▸ EXERCISE DESCRIPTION
Word for word, restate each of the records below.

▸ TASK DATA
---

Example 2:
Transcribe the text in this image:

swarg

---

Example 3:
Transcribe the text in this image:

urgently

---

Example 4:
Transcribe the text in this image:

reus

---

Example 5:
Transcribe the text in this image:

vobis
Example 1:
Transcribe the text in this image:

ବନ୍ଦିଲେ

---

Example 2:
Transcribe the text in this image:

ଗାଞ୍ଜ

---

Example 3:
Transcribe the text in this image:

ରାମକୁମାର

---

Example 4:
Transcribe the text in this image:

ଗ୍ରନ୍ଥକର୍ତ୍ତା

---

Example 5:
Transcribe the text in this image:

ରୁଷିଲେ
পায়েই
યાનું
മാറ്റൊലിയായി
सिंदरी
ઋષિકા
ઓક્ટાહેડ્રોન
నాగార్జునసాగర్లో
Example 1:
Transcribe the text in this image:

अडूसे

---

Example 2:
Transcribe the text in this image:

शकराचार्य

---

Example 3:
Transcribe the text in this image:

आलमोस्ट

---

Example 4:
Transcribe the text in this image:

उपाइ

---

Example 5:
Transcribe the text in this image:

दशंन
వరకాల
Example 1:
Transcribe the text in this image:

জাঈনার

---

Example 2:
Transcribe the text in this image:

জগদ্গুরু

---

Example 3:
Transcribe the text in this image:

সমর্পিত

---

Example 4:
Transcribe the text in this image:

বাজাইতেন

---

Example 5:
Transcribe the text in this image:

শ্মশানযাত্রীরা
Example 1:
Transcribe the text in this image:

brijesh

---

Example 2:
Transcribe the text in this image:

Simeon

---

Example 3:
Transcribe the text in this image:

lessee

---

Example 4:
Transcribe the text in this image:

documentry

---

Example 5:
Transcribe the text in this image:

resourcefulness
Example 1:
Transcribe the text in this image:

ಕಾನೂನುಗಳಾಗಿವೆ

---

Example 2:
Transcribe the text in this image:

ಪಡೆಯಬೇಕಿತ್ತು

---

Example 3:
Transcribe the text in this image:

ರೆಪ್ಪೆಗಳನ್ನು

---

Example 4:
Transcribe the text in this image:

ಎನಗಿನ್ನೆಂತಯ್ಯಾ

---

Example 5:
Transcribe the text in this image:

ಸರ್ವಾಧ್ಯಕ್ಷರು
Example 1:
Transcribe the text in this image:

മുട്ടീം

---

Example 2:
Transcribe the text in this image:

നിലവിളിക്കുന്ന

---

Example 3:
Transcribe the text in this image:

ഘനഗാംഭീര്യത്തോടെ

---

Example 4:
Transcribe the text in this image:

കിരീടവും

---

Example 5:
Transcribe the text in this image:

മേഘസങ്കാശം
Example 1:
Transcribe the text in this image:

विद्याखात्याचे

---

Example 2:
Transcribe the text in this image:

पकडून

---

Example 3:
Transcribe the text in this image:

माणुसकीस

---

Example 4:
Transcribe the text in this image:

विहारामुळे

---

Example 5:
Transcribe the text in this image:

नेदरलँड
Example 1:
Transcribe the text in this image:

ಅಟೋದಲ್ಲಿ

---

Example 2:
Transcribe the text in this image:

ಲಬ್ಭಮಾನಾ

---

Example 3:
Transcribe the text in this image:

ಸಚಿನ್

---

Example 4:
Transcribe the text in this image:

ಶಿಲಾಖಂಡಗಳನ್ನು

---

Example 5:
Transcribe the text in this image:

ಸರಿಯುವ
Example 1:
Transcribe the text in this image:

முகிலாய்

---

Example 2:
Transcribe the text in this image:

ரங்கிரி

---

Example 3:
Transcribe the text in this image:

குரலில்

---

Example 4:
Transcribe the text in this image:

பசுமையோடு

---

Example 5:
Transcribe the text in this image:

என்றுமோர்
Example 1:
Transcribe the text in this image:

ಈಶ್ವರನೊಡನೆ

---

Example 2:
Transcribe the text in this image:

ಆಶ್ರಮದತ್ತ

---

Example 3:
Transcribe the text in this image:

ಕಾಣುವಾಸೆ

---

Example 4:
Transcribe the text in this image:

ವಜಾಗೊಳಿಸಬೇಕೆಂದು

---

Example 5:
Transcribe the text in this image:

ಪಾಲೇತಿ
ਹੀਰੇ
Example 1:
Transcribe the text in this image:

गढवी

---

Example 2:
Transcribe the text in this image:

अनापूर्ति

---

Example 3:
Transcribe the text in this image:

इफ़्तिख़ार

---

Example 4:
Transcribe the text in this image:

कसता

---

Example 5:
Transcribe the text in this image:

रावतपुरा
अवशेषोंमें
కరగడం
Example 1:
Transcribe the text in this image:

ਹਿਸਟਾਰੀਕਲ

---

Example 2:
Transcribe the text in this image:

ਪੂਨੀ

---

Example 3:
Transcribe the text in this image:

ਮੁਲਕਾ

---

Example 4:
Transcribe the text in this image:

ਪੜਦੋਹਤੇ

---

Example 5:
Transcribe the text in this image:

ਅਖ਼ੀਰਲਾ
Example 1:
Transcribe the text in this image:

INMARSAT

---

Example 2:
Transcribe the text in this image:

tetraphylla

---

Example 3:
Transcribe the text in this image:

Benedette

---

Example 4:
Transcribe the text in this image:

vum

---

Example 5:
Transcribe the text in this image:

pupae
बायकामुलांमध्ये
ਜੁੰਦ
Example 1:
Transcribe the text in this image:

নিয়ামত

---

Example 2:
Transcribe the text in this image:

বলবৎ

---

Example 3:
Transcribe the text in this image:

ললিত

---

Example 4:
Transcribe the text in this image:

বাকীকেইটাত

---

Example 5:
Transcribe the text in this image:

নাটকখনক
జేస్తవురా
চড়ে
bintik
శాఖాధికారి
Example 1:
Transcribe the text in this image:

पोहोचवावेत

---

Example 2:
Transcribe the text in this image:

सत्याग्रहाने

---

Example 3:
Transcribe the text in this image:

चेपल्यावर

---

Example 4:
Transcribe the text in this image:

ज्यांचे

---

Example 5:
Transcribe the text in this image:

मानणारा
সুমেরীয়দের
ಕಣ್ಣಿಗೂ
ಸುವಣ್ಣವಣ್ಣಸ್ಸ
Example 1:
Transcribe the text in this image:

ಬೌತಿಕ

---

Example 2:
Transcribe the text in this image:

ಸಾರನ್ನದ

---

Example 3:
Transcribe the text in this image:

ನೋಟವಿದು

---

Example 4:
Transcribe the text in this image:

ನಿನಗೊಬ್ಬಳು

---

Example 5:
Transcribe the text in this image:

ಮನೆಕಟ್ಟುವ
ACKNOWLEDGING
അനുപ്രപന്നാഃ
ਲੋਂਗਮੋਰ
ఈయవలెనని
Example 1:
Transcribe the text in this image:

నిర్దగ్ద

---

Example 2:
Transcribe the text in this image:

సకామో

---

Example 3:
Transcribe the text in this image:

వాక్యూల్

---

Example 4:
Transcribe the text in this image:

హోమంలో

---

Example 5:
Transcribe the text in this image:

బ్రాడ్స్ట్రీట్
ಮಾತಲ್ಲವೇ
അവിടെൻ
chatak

▸ ANSWER SECTION
---

Example 2:
Transcribe the text in this image:

swarg

---

Example 3:
Transcribe the text in this image:

urgently

---

Example 4:
Transcribe the text in this image:

reus

---

Example 5:
Transcribe the text in this image:

vobis
Example 1:
Transcribe the text in this image:

ବନ୍ଦିଲେ

---

Example 2:
Transcribe the text in this image:

ଗାଞ୍ଜ

---

Example 3:
Transcribe the text in this image:

ରାମକୁମାର

---

Example 4:
Transcribe the text in this image:

ଗ୍ରନ୍ଥକର୍ତ୍ତା

---

Example 5:
Transcribe the text in this image:

ରୁଷିଲେ
পায়েই
યાનું
മാറ്റൊലിയായി
सिंदरी
ઋષિકા
ઓક્ટાહેડ્રોન
నాగార్జునసాగర్లో
Example 1:
Transcribe the text in this image:

अडूसे

---

Example 2:
Transcribe the text in this image:

शकराचार्य

---

Example 3:
Transcribe the text in this image:

आलमोस्ट

---

Example 4:
Transcribe the text in this image:

उपाइ

---

Example 5:
Transcribe the text in this image:

दशंन
వరకాల
Example 1:
Transcribe the text in this image:

জাঈনার

---

Example 2:
Transcribe the text in this image:

জগদ্গুরু

---

Example 3:
Transcribe the text in this image:

সমর্পিত

---

Example 4:
Transcribe the text in this image:

বাজাইতেন

---

Example 5:
Transcribe the text in this image:

শ্মশানযাত্রীরা
Example 1:
Transcribe the text in this image:

brijesh

---

Example 2:
Transcribe the text in this image:

Simeon

---

Example 3:
Transcribe the text in this image:

lessee

---

Example 4:
Transcribe the text in this image:

documentry

---

Example 5:
Transcribe the text in this image:

resourcefulness
Example 1:
Transcribe the text in this image:

ಕಾನೂನುಗಳಾಗಿವೆ

---

Example 2:
Transcribe the text in this image:

ಪಡೆಯಬೇಕಿತ್ತು

---

Example 3:
Transcribe the text in this image:

ರೆಪ್ಪೆಗಳನ್ನು

---

Example 4:
Transcribe the text in this image:

ಎನಗಿನ್ನೆಂತಯ್ಯಾ

---

Example 5:
Transcribe the text in this image:

ಸರ್ವಾಧ್ಯಕ್ಷರು
Example 1:
Transcribe the text in this image:

മുട്ടീം

---

Example 2:
Transcribe the text in this image:

നിലവിളിക്കുന്ന

---

Example 3:
Transcribe the text in this image:

ഘനഗാംഭീര്യത്തോടെ

---

Example 4:
Transcribe the text in this image:

കിരീടവും

---

Example 5:
Transcribe the text in this image:

മേഘസങ്കാശം
Example 1:
Transcribe the text in this image:

विद्याखात्याचे

---

Example 2:
Transcribe the text in this image:

पकडून

---

Example 3:
Transcribe the text in this image:

माणुसकीस

---

Example 4:
Transcribe the text in this image:

विहारामुळे

---

Example 5:
Transcribe the text in this image:

नेदरलँड
Example 1:
Transcribe the text in this image:

ಅಟೋದಲ್ಲಿ

---

Example 2:
Transcribe the text in this image:

ಲಬ್ಭಮಾನಾ

---

Example 3:
Transcribe the text in this image:

ಸಚಿನ್

---

Example 4:
Transcribe the text in this image:

ಶಿಲಾಖಂಡಗಳನ್ನು

---

Example 5:
Transcribe the text in this image:

ಸರಿಯುವ
Example 1:
Transcribe the text in this image:

முகிலாய்

---

Example 2:
Transcribe the text in this image:

ரங்கிரி

---

Example 3:
Transcribe the text in this image:

குரலில்

---

Example 4:
Transcribe the text in this image:

பசுமையோடு

---

Example 5:
Transcribe the text in this image:

என்றுமோர்
Example 1:
Transcribe the text in this image:

ಈಶ್ವರನೊಡನೆ

---

Example 2:
Transcribe the text in this image:

ಆಶ್ರಮದತ್ತ

---

Example 3:
Transcribe the text in this image:

ಕಾಣುವಾಸೆ

---

Example 4:
Transcribe the text in this image:

ವಜಾಗೊಳಿಸಬೇಕೆಂದು

---

Example 5:
Transcribe the text in this image:

ಪಾಲೇತಿ
ਹੀਰੇ
Example 1:
Transcribe the text in this image:

गढवी

---

Example 2:
Transcribe the text in this image:

अनापूर्ति

---

Example 3:
Transcribe the text in this image:

इफ़्तिख़ार

---

Example 4:
Transcribe the text in this image:

कसता

---

Example 5:
Transcribe the text in this image:

रावतपुरा
अवशेषोंमें
కరగడం
Example 1:
Transcribe the text in this image:

ਹਿਸਟਾਰੀਕਲ

---

Example 2:
Transcribe the text in this image:

ਪੂਨੀ

---

Example 3:
Transcribe the text in this image:

ਮੁਲਕਾ

---

Example 4:
Transcribe the text in this image:

ਪੜਦੋਹਤੇ

---

Example 5:
Transcribe the text in this image:

ਅਖ਼ੀਰਲਾ
Example 1:
Transcribe the text in this image:

INMARSAT

---

Example 2:
Transcribe the text in this image:

tetraphylla

---

Example 3:
Transcribe the text in this image:

Benedette

---

Example 4:
Transcribe the text in this image:

vum

---

Example 5:
Transcribe the text in this image:

pupae
बायकामुलांमध्ये
ਜੁੰਦ
Example 1:
Transcribe the text in this image:

নিয়ামত

---

Example 2:
Transcribe the text in this image:

বলবৎ

---

Example 3:
Transcribe the text in this image:

ললিত

---

Example 4:
Transcribe the text in this image:

বাকীকেইটাত

---

Example 5:
Transcribe the text in this image:

নাটকখনক
జేస్తవురా
চড়ে
bintik
శాఖాధికారి
Example 1:
Transcribe the text in this image:

पोहोचवावेत

---

Example 2:
Transcribe the text in this image:

सत्याग्रहाने

---

Example 3:
Transcribe the text in this image:

चेपल्यावर

---

Example 4:
Transcribe the text in this image:

ज्यांचे

---

Example 5:
Transcribe the text in this image:

मानणारा
সুমেরীয়দের
ಕಣ್ಣಿಗೂ
ಸುವಣ್ಣವಣ್ಣಸ್ಸ
Example 1:
Transcribe the text in this image:

ಬೌತಿಕ

---

Example 2:
Transcribe the text in this image:

ಸಾರನ್ನದ

---

Example 3:
Transcribe the text in this image:

ನೋಟವಿದು

---

Example 4:
Transcribe the text in this image:

ನಿನಗೊಬ್ಬಳು

---

Example 5:
Transcribe the text in this image:

ಮನೆಕಟ್ಟುವ
ACKNOWLEDGING
അനുപ്രപന്നാഃ
ਲੋਂਗਮੋਰ
ఈయవలెనని
Example 1:
Transcribe the text in this image:

నిర్దగ్ద

---

Example 2:
Transcribe the text in this image:

సకామో

---

Example 3:
Transcribe the text in this image:

వాక్యూల్

---

Example 4:
Transcribe the text in this image:

హోమంలో

---

Example 5:
Transcribe the text in this image:

బ్రాడ్స్ట్రీట్
ಮಾತಲ್ಲವೇ
അവിടെൻ
chatak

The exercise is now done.